The AWSrole is mapped from group membership in LDAP; initially only a single mapping is included, so additional roles will have to be mapped and added to this attribute definition as they are deployed. Of course the assignment of roles requires adding the group corresponding to the role and adding individual people to those groups.

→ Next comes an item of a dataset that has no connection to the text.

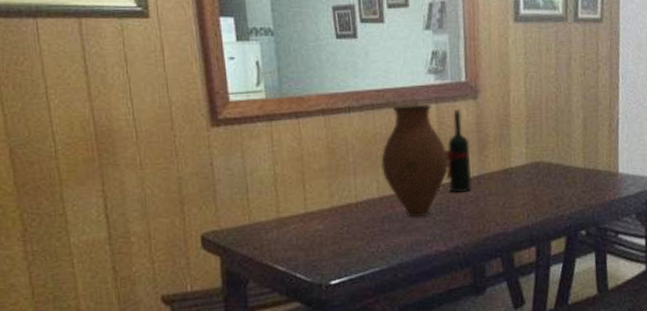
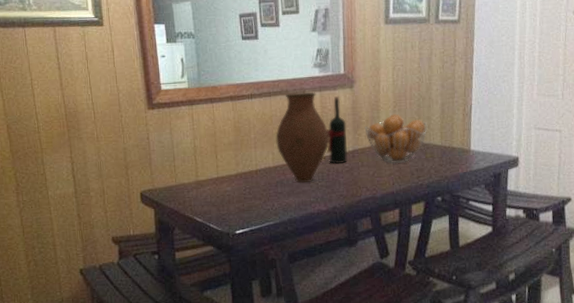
fruit basket: none [492,130,568,192] -> present [364,114,428,164]

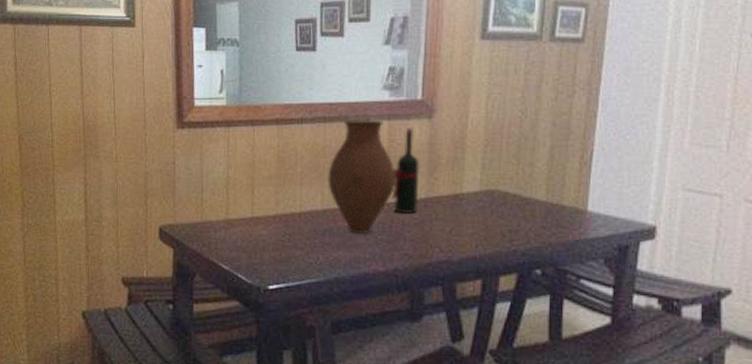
fruit basket: present [364,114,428,164] -> none [443,155,529,221]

 <!-- AWS requires each authorized user to have one or more roles matching a role names created in AWS.
     We use of group memberships reflected as values in the "eduIsMemberOf" LDAP attribute
     
     This attribute will remain with a null value if the user hasn't been explicitly put into any such applicable group, 
     meaning they will not be authorized in AWS and may receive an error from AWS 
     -->
    <resolver:AttributeDefinition xsi:type="Mapped" xmlns="urn:mace:shibboleth:2.0:resolver:ad"
                           id="AWSrole"
                           sourceAttributeID="isMemberOf">
        <resolver:Dependency ref="myLDAP" />
        <resolver:Dependency ref="isMemberOf" />

        <!-- SAML 2 (only) encoder for the attribute -->
         <resolver:AttributeEncoder xsi:type="SAML2String" xmlns="urn:mace:shibboleth:2.0:attribute:encoder"
                       name="https://aws.amazon.com/SAML/Attributes/Role"
                               friendlyName="AWSrole" />

        <!-- Note we don't want to have any default value for this mapping, as there
          will be many group memberships that don't have any applicability to AWS.
        -->

        <!-- map group 'cn=aws:role:role-name' to defined AWSrole attribute format -->
        <ValueMap>
           <ReturnValue>arn:aws:iam::688521806680:role/$1,arn:aws:iam::688521806680:saml-provider/OITshibb</ReturnValue>
          <SourceValue ignoreCase="true">cn=aws:688521806680:role:(.*?),ou=group,dc=alaska,dc=edu</SourceValue>
        </ValueMap>

    </resolver:AttributeDefinition>

The AWSsessionID appears to be intended to link activity to a user; we agreed to use the scoped version of the user's BannerID as it is unchanging.

<!-- AWS "Role Session Name" is an identifier for the session; AWS docs suggest individual identifier like username or email -->
<!-- We'll use the persistent uakPersonID or eduPersonUniqueID to facilitate persistence of name for audit -->
<resolver:AttributeDefinition id="AWSsessionID" xsi:type="Simple" xmlns="urn:mace:shibboleth:2.0:resolver:ad" sourceAttributeID="eduPersonUniqueId">
<resolver:Dependency ref="eduPersonUniqueId" />
<resolver:AttributeEncoder xsi:type="SAML2ScopedString" xmlns="urn:mace:shibboleth:2.0:attribute:encoder" name="https://aws.amazon.com/SAML/Attributes/RoleSessionName" friendlyName="AWSsessionID" />
</resolver:AttributeDefinition>

    <resolver:AttributeDefinition id="ADmemberOf" xsi:type="Simple" xmlns="urn:mace:shibboleth:2.0:resolver:ad" sourceAttributeID="memberOf">
        <resolver:Dependency ref="uaADLDAP" />
        <resolver:AttributeEncoder xsi:type="SAML2String" xmlns="urn:mace:shibboleth:2.0:attribute:encoder" name="urn:oid:1.2.840.113556.1.2.102" friendlyName="ADmemberOf" />
    </resolver:AttributeDefinition>

  1. An attribute release policy currently releases ONLY these required custom attributes plus the opaque transientId used for the NameID in the subject portion of the SAML assertion.
  1. AWS apparently cannot initiate a request to the IdP, so we use "unsolicited" SSO. The following URL initiates such a request and relays the SAML to the appropriate end point specified in the AWS metadata.
https://idp.alaska.edu/idp/profile/SAML2/Unsolicited/SSO?providerId=urn%3Aamazon%3Awebservices

As of 2014-08-12, this URL and IdP configuration logs UA users into AWS and presents roles corresponding to their group memberships.